Tuesday, March 21, 2000

By Bob Hoover, Post-Gazette Book Editor

Starting with "Jitney" in the 1970s and continuing with "King Hedley II," which premiered at the Pittsburgh Public Theater last year, August Wilson has delivered a consistent message -- racism is a destructive, often fatal American disease.

 
    All about August Wilson

For an archive of PG Online articles and reviews related to August Wilson, please visit An August heritage.

 
 

He delivered that message again last night at the Heinz Lecture series at Carnegie Music Hall, but without the humor and charm that characterize his plays.

Wearing his usual dark suit, the grim-faced playwright demanded attention immediately by slapping the podium with his open hand perhaps 20 times. Some of the audience picked up on the rhythm, clapping along; others seemed apprehensive.

"The old world's in a hell of a fix when an unarmed man is shot 41 times for looking up and down the street," said Wilson, referring to the killing of Amadou Diallo in New York.

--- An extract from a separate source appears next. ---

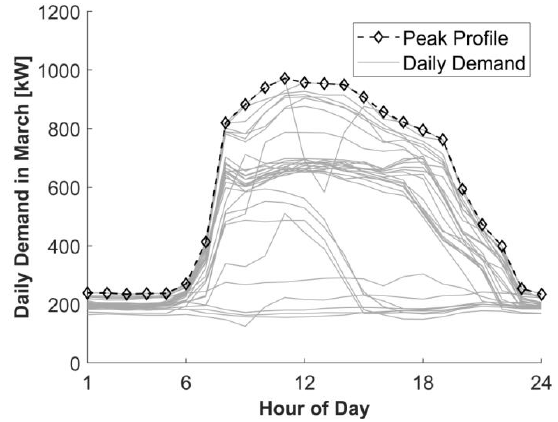
Figure 3. Daily demand for each day in an example March month and peak demand day profile constructed from selecting maximum hourly demand across all days.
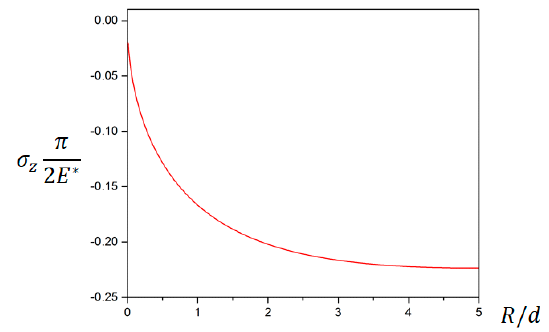
Figure 4. The relationship between z normal stress and curvature radius when z = 5d.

The reference set the tone for his nearly 90-minute angry assault on racism and the current plight of his fellow black Americans still suffering what he calls the "unabated, continuous attitudes of slavery."

As his plays show, Wilson is a serious student of American history and much of his talk was a chronicle of the country dating from the time when the first African slave set his "square-toed foot on these shores."

Although slavery is an age-old practice, Wilson said the American version was unique because it was based solely on race. Previously, it had been a "condition" of conquest. A slave always retained a right to be free under that condition, he said.

African slaves in America, however, were even denied their "moral personality," he said.

Wilson's history lesson continued to the present, including the Diallo shooting and other examples of police shootings of blacks around the country.

"We've replaced the [lynching] rope with bullets," he said, fired by "rogue cops who act with impunity. We are tired of bleeding."

He also indicted the federal government for failing to enforce civil rights laws and continuing to discriminate against blacks. The government, he charged, practices the "policies of exclusion and containment" and these policies deny black Americans access to a decent life.

Blacks are still treated as "marginal human beings," he charged, little differently from when they were considered property under slavery.

"But, we are not servants at the party" any longer, he said, citing the many contributions blacks have made to America's material and spiritual wealth. "These are contributions weighted with the blood and bone of our ancestors."

Wilson's attack on American racism was only a part of his argument.

He also issued a heartfelt plea for all Americans "to find the courage to solve this problem as not to burden our children and grandchildren. We are both victims of our history, but I will not accept the failure" of America's ideals.

"We have the means. All we need now is the will," he said.